What is an RFID chip?
Radio-frequency identification (RFID) is the wireless use of electromagnetic fields to transfer data, for the purposes of automatically identifying and tracking tags attached to objects. The tags contain electronically stored information.
However, there is concern that these RFID chips could easily be hacked, and the information on these chips could easily be stolen by hackers. After all, they don’t even require physical access to these chips in order to get data from it.
Researchers at MIT and Texas Instruments have developed a new type of radio frequency identification (RFID) chip that is virtually impossible to hack.
If such chips were widely adopted, it could mean that an identity thief couldn’t steal your credit card number or key card information by sitting next to you at a café, and high-tech burglars couldn’t swipe expensive goods from a warehouse and replace them with dummy tags.
“The chip is designed to prevent so-called side-channel attacks. Side-channel attacks analyze patterns of memory access or fluctuations in power usage when a device is performing a cryptographic operation, in order to extract its cryptographic key”, according to the first researcher Chiraag Juvekar.
One way to prevent side-channel attacks is to change secret keys more often . So in that case the RFID chip would run a random-number generator that would spit out a new secret key after each transaction. A central server would run the same generator and every time an RFID scanner queried the tag it would relay the results to the server to see if the current key was valid.
Power glitch attacks:
Such a system would still, however, be vulnerable to a “power glitch” attack, in which the RFID chip’s power would be repeatedly cut right before it changed its secret key. An attacker could then run the same side-channel attack thousands of times, with the same key. Power-glitch attacks have been used to circumvent limits on the number of incorrect password entries in password-protected devices, but RFID tags are particularly vulnerable to them, since they’re charged by tag readers and have no onboard power supplies.
Two design innovations allow the MIT researchers’ chip to thwart power-glitch attacks:
- An on-chip power supply whose connection to the chip circuitry would be virtually impossible to cut.
- A set of “nonvolatile” memory cells that can store whatever data the chip is working on when it begins to lose power.
For both of these features, the researchers use a special type of material known as a ferroelectric crystals.
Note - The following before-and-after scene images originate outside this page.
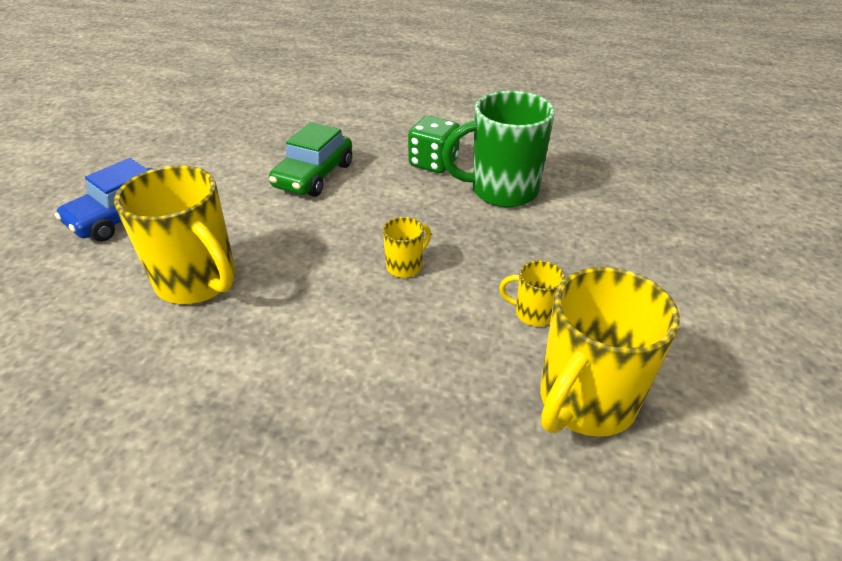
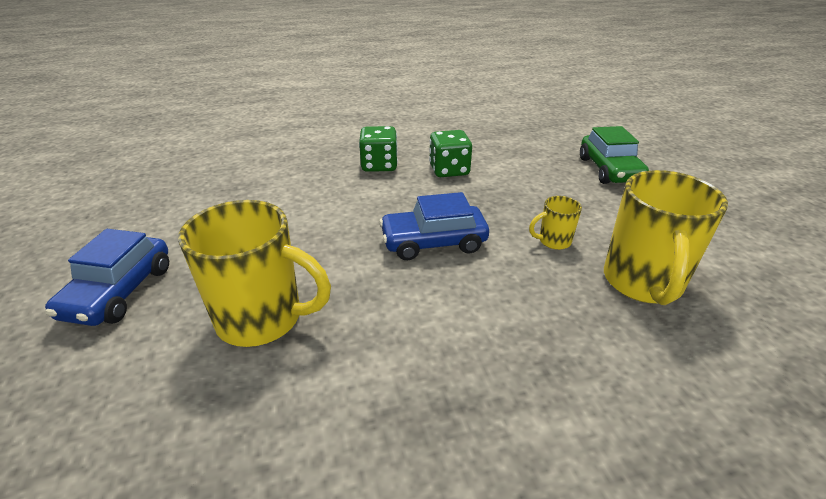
camera: 30 degrees left, 5 degrees down
(314, 175) = (288, 201): green car -> green car (609, 170)
(405, 266) = (433, 242): yellow mug -> blue car
(502, 191) = (449, 170): green mug -> green dice

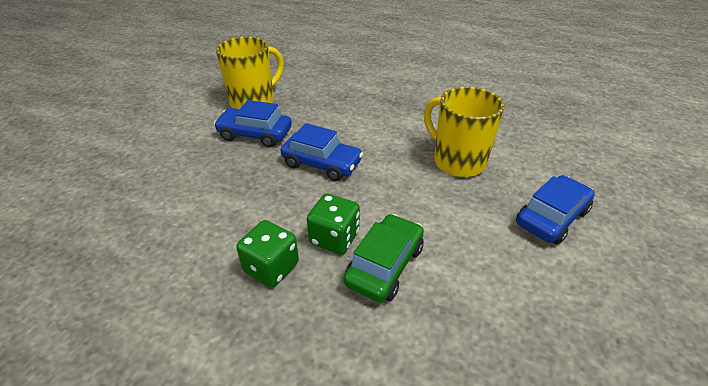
camera: 145 degrees left, 5 degrees up
(449, 170) = (221, 224): green dice -> green dice (334, 238)
(553, 241) = (255, 134): yellow mug -> blue car
(609, 170) = (116, 162): green car -> green car (384, 265)

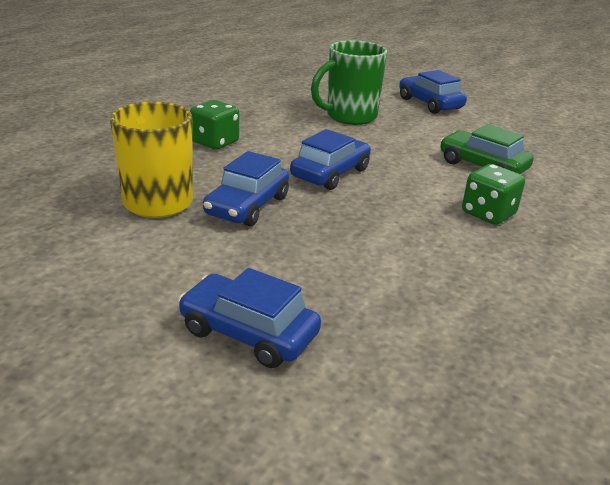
camera: 80 degrees left, 10 degrees down
(108, 158) = (248, 333): none -> blue car
(334, 238) = (449, 181): green dice -> green dice (215, 142)
(457, 161) = (349, 117): yellow mug -> green mug

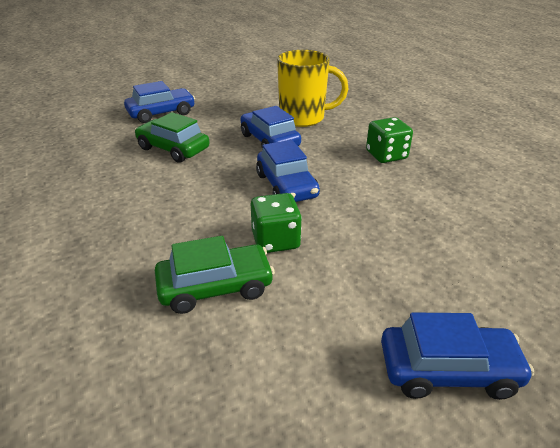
camera: 125 degrees right, 5 degrees up
(343, 264) = (173, 149): none -> green car
(349, 117) = (418, 253): green mug -> none
(488, 213) = (143, 233): green dice -> green dice (275, 240)

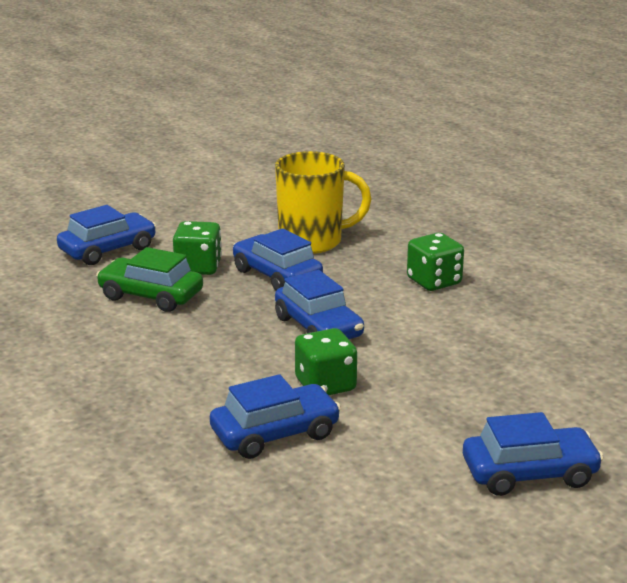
camera: 10 degrees left, 10 degrees down
(215, 287) = (275, 434): green car -> blue car
(216, 130) = (198, 267): none -> green dice

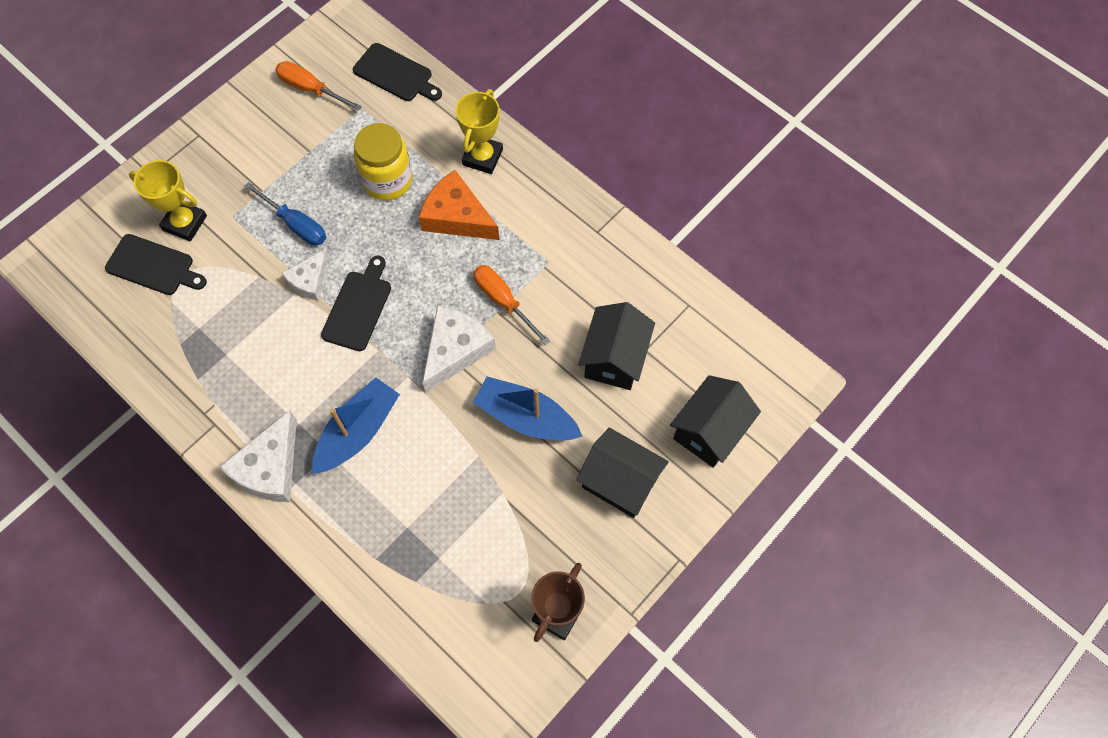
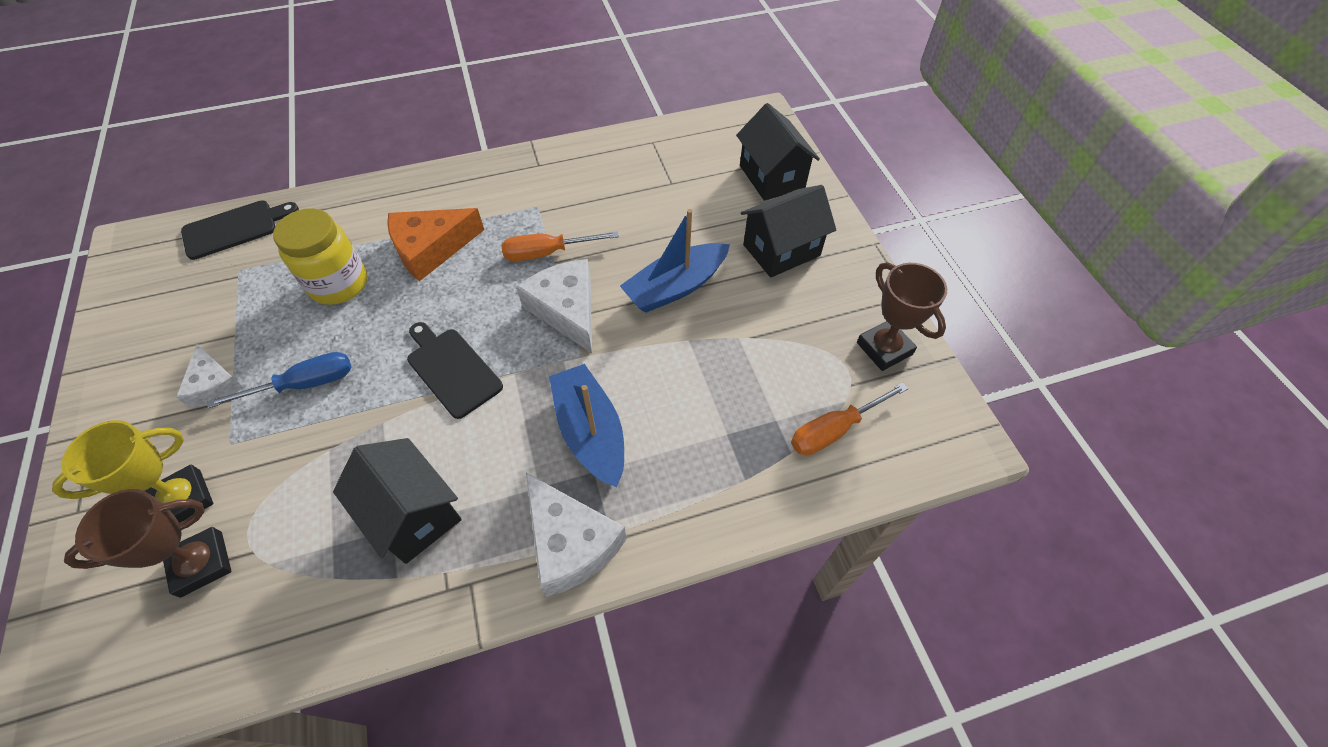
camera: 60 degrees left, 10 degrees down
(153, 266) = (201, 564): black cutting board -> brown trophy
(310, 89) = (166, 302): orange screwdriver -> orange screwdriver (834, 430)
(310, 280) = (381, 400): white cheese -> white cheese (214, 384)
(482, 157) = (391, 205): yellow trophy -> none
(614, 358) = (664, 204): black house -> black house (413, 514)

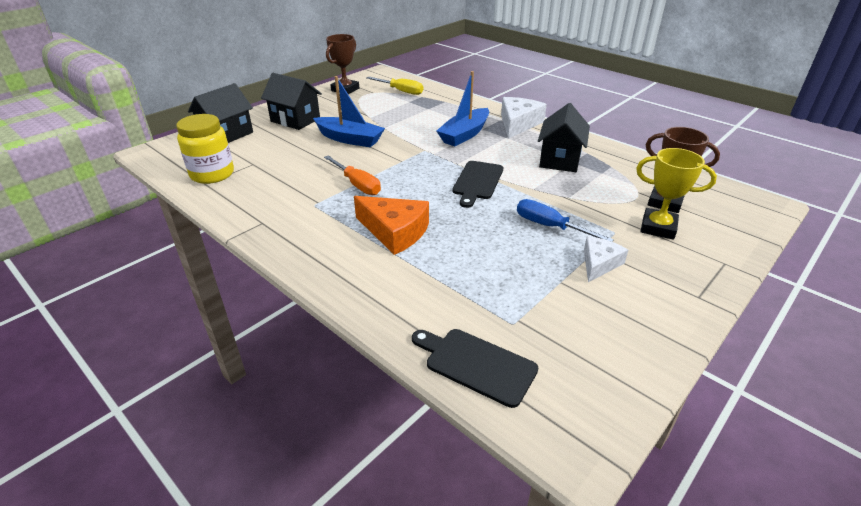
camera: 120 degrees left, 20 degrees down
(339, 284) = (467, 257): yellow jar -> yellow jar (212, 174)
(566, 310) = (398, 163): white cheese -> none
(834, 430) = (401, 91): orange screwdriver -> yellow screwdriver

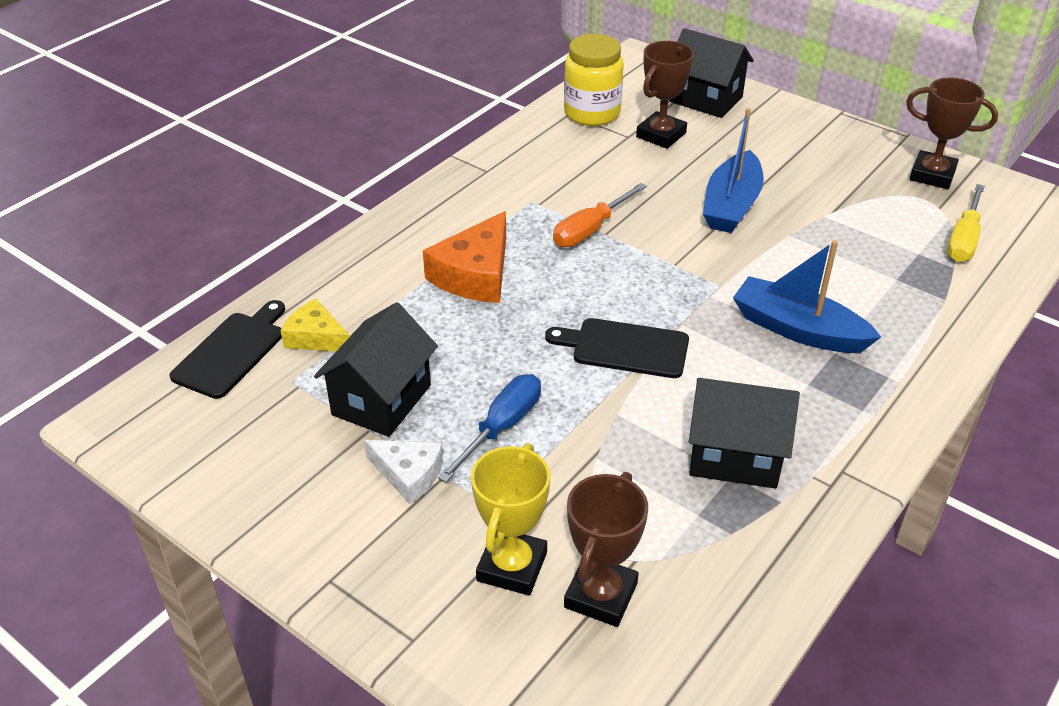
camera: 85 degrees right, 5 degrees up
(259, 152) = (661, 135): none -> brown trophy
(295, 120) = (779, 145): black house -> black house (381, 400)
(460, 311) = (316, 337): none -> yellow cheese
(518, 124) = (879, 403): white cheese -> none

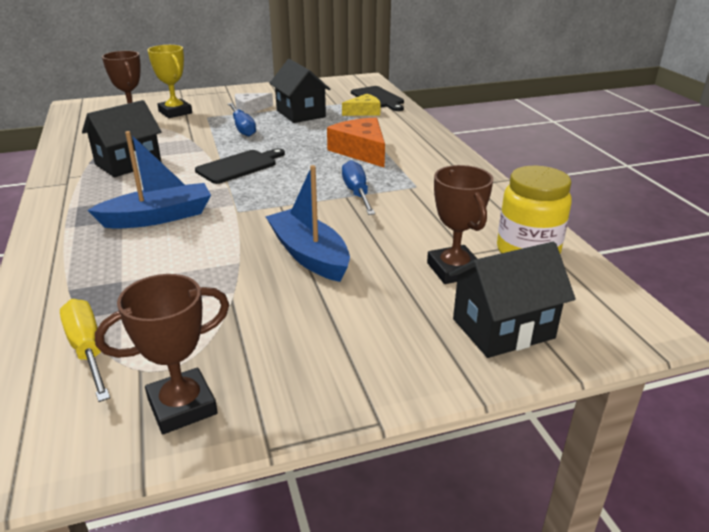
camera: 125 degrees right, 10 degrees down
(590, 230) = (357, 193): orange screwdriver -> blue screwdriver

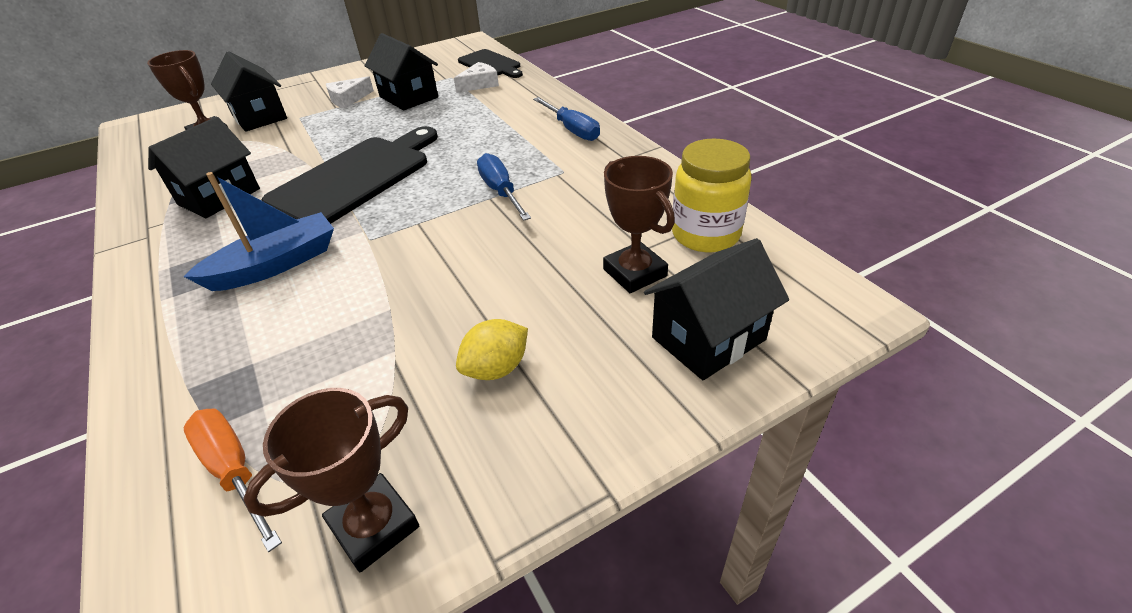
camera: 10 degrees left, 10 degrees up
(87, 350) = (234, 471): yellow screwdriver -> orange screwdriver
(175, 112) = (259, 117): yellow trophy -> black house
(239, 166) = (355, 178): black cutting board -> black cutting board, size x1.75
(242, 128) = (346, 126): blue screwdriver -> blue screwdriver (572, 130)
(309, 255) = (469, 284): blue boat -> none
(313, 318) = (496, 368): none -> yellow lemon
(361, 151) = (490, 136): orange cheese -> none
(364, 112) = (479, 84): yellow cheese -> white cheese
How MIT Hack-Proof RFID Chip Works:
As a crystal, a ferroelectric material consists of molecules arranged into a regular three-dimensional lattice. In every cell of the lattice, positive and negative charges naturally separate, producing electrical polarization. The application of an electric field, however, can align the cells’ polarization in either of two directions, which can represent the two possible values of a bit of information.
When the electric field is removed, the cells maintain their polarization. Texas Instruments and other chip manufacturers have been using ferroelectric materials to produce nonvolatile memory, or computer memory that retains data when it’s powered off.
A ferroelectric crystal can also be thought of as a capacitor, an electrical component that separates charges and is characterized by the voltage between its negative and positive poles. Texas Instruments’ manufacturing process can produce ferroelectric cells with either of two voltages: 1.5 volts or 3.3 volts.
The researchers’ new chip uses a bank of 3.3-volt capacitors as an on-chip energy source. But it also features 571 1.5-volt cells that are discretely integrated into the chip’s circuitry. When the chip’s power source — the external scanner — is removed, the chip taps the 3.3-volt capacitors and completes as many operations as it can, then stores the data it’s working on in the 1.5-volt cells.
When power returns, before doing anything else the chip recharges the 3.3-volt capacitors, so that if it’s interrupted again, it will have enough power to store data. Then it resumes its previous computation. If that computation was an update of the secret key, it will complete the update before responding to a query from the scanner. Power-glitch attacks won’t work.
Because the chip has to charge capacitors and complete computations every time it powers on, it’s somewhat slower than conventional RFID chips. But in tests, the researchers found that they could get readouts from their chips at a rate of 30 per second, which should be more than fast enough for most RFID applications.